The paper under the altimeter is the first page of the altimeter project chapter in the manuscript of Building Simulated Aircraft Instrumentation. A little fine tuning on the project resulted in eight pages collecting a great many red marks. (The book is now available here.)
The side view below shows the basic structure used in these projects; flat decks fastened together with standard size threaded spacers. The only piece of bent metal is the bracket just to the left of the faceplate that holds a small bit of perf board. The perf board holds optical interrupters that allow the PIC to determine when the pointers are at zero. The larger piece of perf board holds the PIC, a MAX232 for talking with the PC and a motor driver.
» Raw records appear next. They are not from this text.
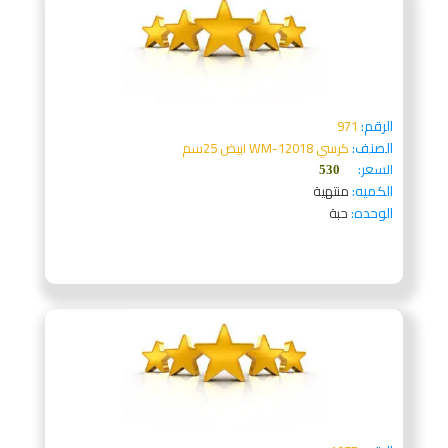
الرقم:
971
الصنف:
كرسي WM-12018 ابيض 25سم
السعر:
530
الكميه:
منتهية
الوحده:
حبة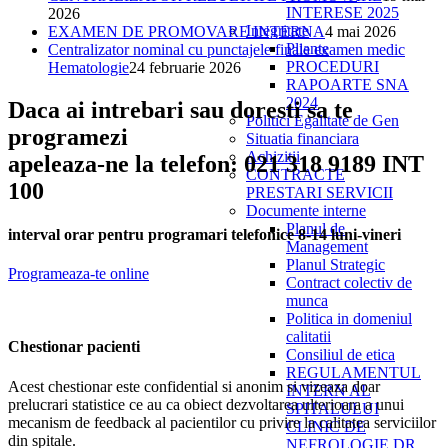
INTERESE 2025
2026
Integritate
EXAMEN DE PROMOVARE INTERNA
4 mai 2026
Pliante
Centralizator nominal cu punctajele finale examen medic
PROCEDURI
Hematologie
24 februarie 2026
RAPOARTE SNA
2024
Daca ai intrebari sau doresti sa te
Politici Egalitate de Gen
programezi
Situatia financiara
Achizitii
apeleaza-ne la telefon: 021 318 9189 INT
CONTRACTE
100
PRESTARI SERVICII
Documente interne
Planul de
interval orar pentru programari telefonice 8-14 luni-vineri
Management
Planul Strategic
Programeaza-te online
Contract colectiv de
munca
Politica in domeniul
calitatii
Chestionar pacienti
Consiliul de etica
REGULAMENTUL
Acest chestionar este confidential si anonim si vizeaza doar
INTERN AL
prelucrari statistice ce au ca obiect dezvoltarea ulterioara a unui
SPITALULUI
mecanism de feedback al pacientilor cu privire la calitatea serviciilor
CLINIC DE
din spitale.
NEFROLOGIE DR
Controlling and driving stepping motors
Micro controllers are a natural for driving stepping motors. The relatively high drive voltages and currents on some of these motors may cause some concern. They needn't. High drive currents are needed only to obtain the full rated torque. The torque necessary for these projects is actually quite low, so smaller, more manageable drive currents and voltages suffice. The digital outputs haven't the power to directly drive the motor, but simple transistor buffers work well. There are power driver chips that will do the job as well, but some are a bit pricey (in particular, the full bridge or "H" drivers). With general purpose switching transistors like the 2N3904/6 and 2N4401/3 available for $0.08US in quantity (Jameco Electronics), I am often willing to trade off the increased construction time with discrete transistors against the more costly integrated drivers.
Of course you may not be the penny-pinching miser I am, and may want the convenience and performance of an integrated motor driver. (Or maybe you're actually worse and simply don't have the board space for discrete components.) If either of these two conditions apply, you'll want to take a look at the Allegro MicroSystems site.
For more information on stepping motors....
If you're interested in pursuing the use of stepping motors, a "drinking from a fire hose" tutorial has been written by Douglas Jones titled, "Control of Stepping Motors - A Tutorial". A much more hands on tutorial is incorporated in The Robot Builder's Bonanza, 2nd edition by Gordon McComb. Another book addressing the topic is Irving Gottlieb's Electric Motors and Control Techniques, 2nd edition. It can also be very useful to check out the web sites of the major manufacturers as they generally have on-line catalogs with spec sheets. You'll want to take a peek at Minebea Electronics, Thomas Industries (Airpax) and Danaher Motion.